ОНИ ДОЙДУТ

У меня шуряки — чуть не все — шоферы. Хорошие рабочие люди. Когда кто-нибудь из них приезжает из соседнего города, мы берем бутылку вина и беседуем на разные темы: о наших делах в космосе, об охоте или об американских автомобильных королях.

Потом, когда наступает время расставаться, я говорю шурину:

— Знаешь, Гаврила Иваныч, ты бы взял с собой голубей, кинул с дороги, а?

Гавриле Ивановичу, обветренному рукастому парню в измятом и замасленном кожаном пальто, неудобно отказывать родичу, и он, стараясь подавить вздох, отвечает с вялой улыбкой:

— Пожалуйста, о чем говорить?
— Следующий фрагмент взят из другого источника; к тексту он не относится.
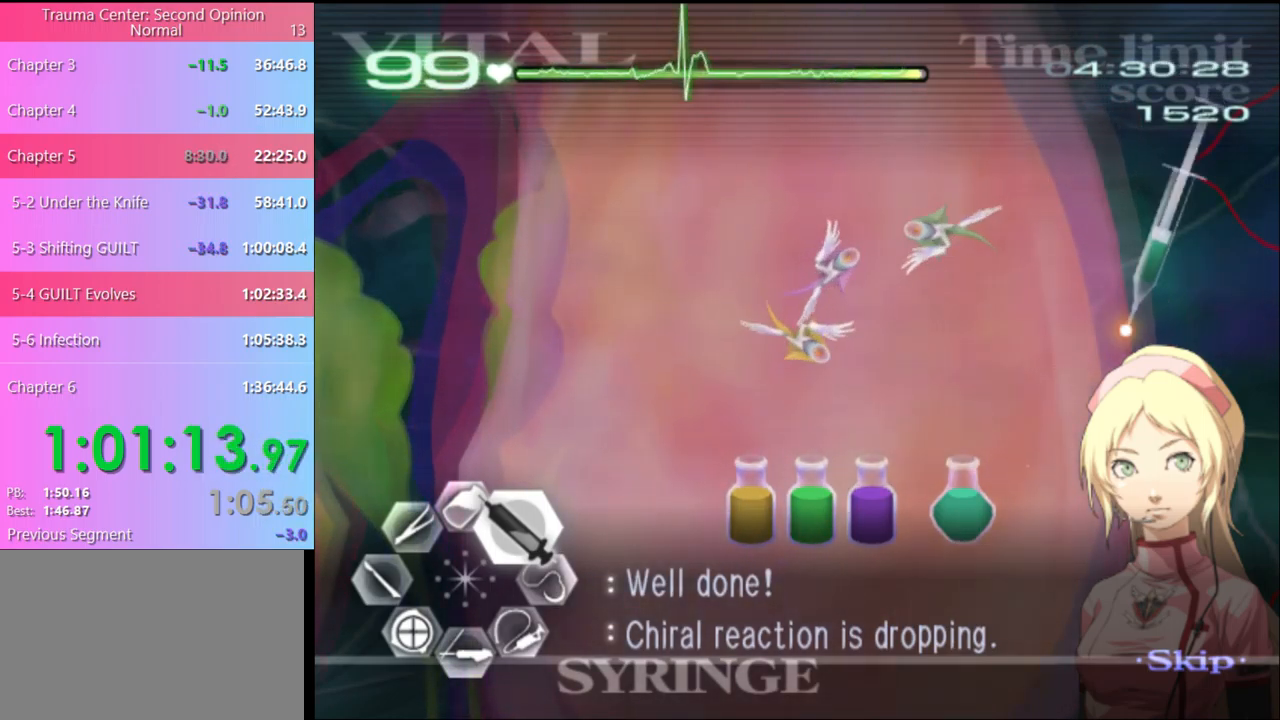
{"keys": ["d", "w"], "mouse": ["left"], "events": [[133, "mouse_left", "up"], [300, "mouse_left", "down"]]}
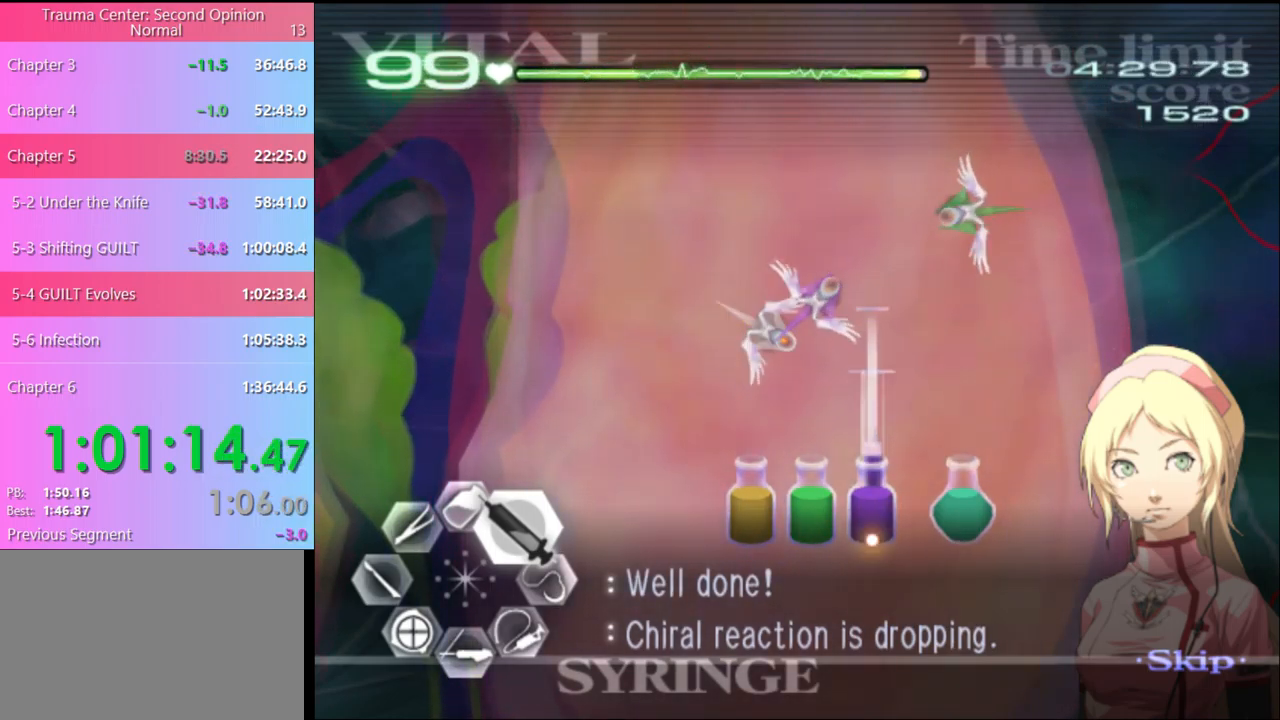
{"keys": ["d", "w"], "mouse": [], "events": [[133, "mouse_left", "up"]]}
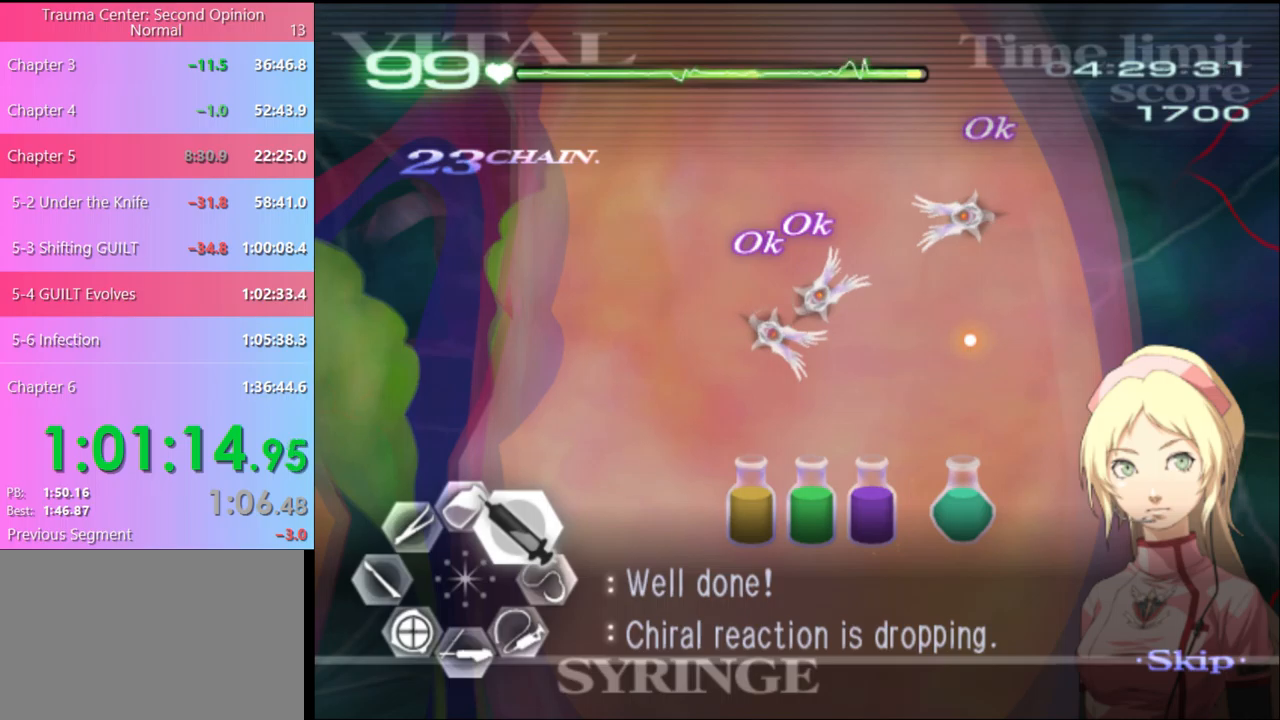
{"keys": ["d", "w"], "mouse": [], "events": []}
Обязательно кину.

— Нет, это не забава, — стараюсь убедить я шурина. — Ты же понимаешь: без нагона почтари просто испортятся. Они разжиреют, отучатся брать верное направление, потеряют летную скорость. А такая птица никому не нужна.
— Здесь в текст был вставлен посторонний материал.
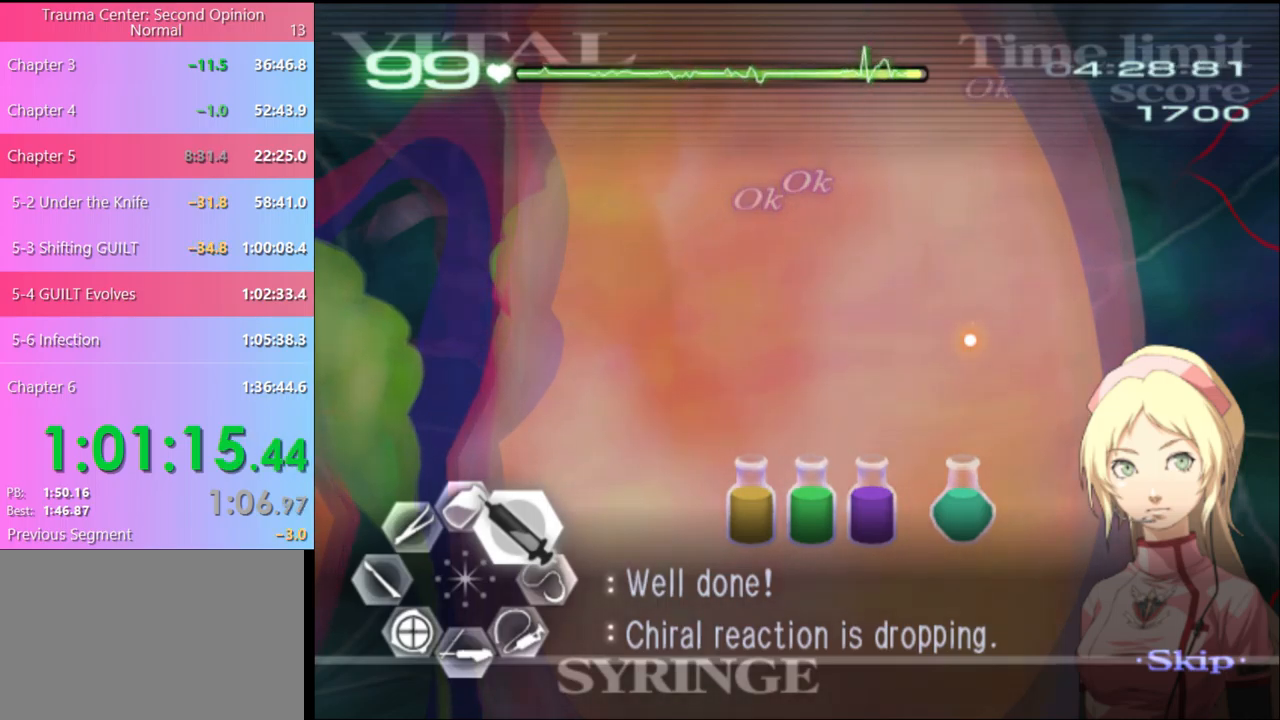
{"keys": ["d", "w"], "mouse": [], "events": []}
Вручая шурину клетку с голубями, я говорю на прощание:

— Тебе это не составит труда. Подъезжая к дому, остановишь машину, заложишь записки в портдепешники и бросишь почтарей в воздух. Вот папиросная бумага для записок. Ты поставишь в каждой из них только одно слово и одну цифру: пункт и время выброски.

— Ладно, — усмехается Гаврила Иванович и несет садок с птицами в кабину. — Все будет сделано, как надо.
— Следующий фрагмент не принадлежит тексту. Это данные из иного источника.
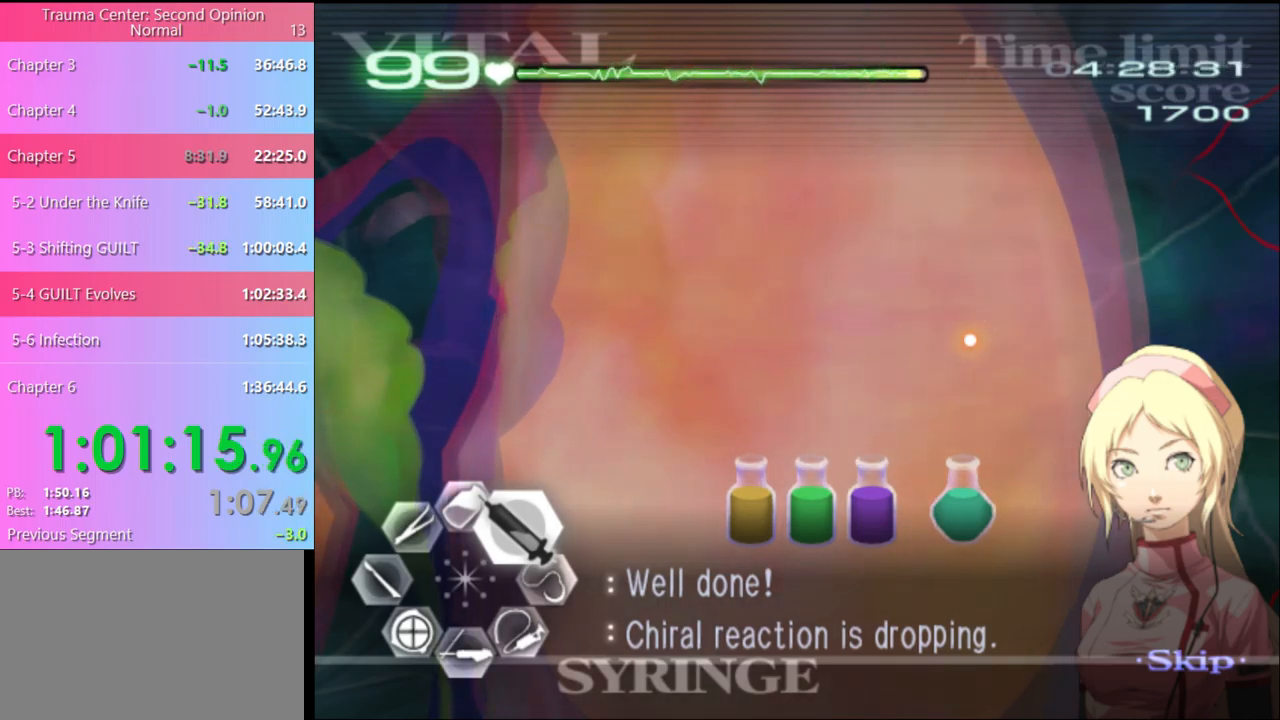
{"keys": ["d", "w"], "mouse": [], "events": []}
За четыре поездки Гаврила Иванович выпустил вблизи своего города двенадцать птиц моей голубятни. Восемь почтарей вернулись, покрыв расстояние в триста с лишним километров. Вьюн, Орлик и Незабудка сели на летик голубятни через шесть часов после выброски. Последняя, восьмая птица шла к дому двое суток. И только четыре голубя не сумели отыскать родину или погибли в когтях хищников.

Потери эти сравнительно небольшие, и я, возможно, не стал бы о них вспоминать сейчас, спустя два года, если бы не одно обстоятельство.

В числе затерявшихся птиц, изменивших родному дому и жене, был Буран. Белый могучий дракон, с почти вертикальной посадкой тела, с шишковатым клювом и большими окологлазными кольцами, он считался признанным вождем многочисленного почтового племени.

Буран родился у меня в голубятне — и все долгие семь лет жизни неизменно оставался верен ей.

Жена Бурана — синяя почтовая птица Незабудка, и один из сыновей голубоватый Вьюн — были слабее мужа и отца, но и они исправно шли с нагона, покрывая в среднем по шестьдесят километров в час.

Почтарь верно и нежно любил жену, и она ему всегда отвечала тем же.

Передавая Гавриле Ивановичу садок с птицами, в числе которых находился и Буран, я был совершенно уверен в благополучном возвращении почтаря.

И вот — Незабудка пришла. Вьюн — тоже, а Буран — глава семьи и лучшая птица голубятни — пропал.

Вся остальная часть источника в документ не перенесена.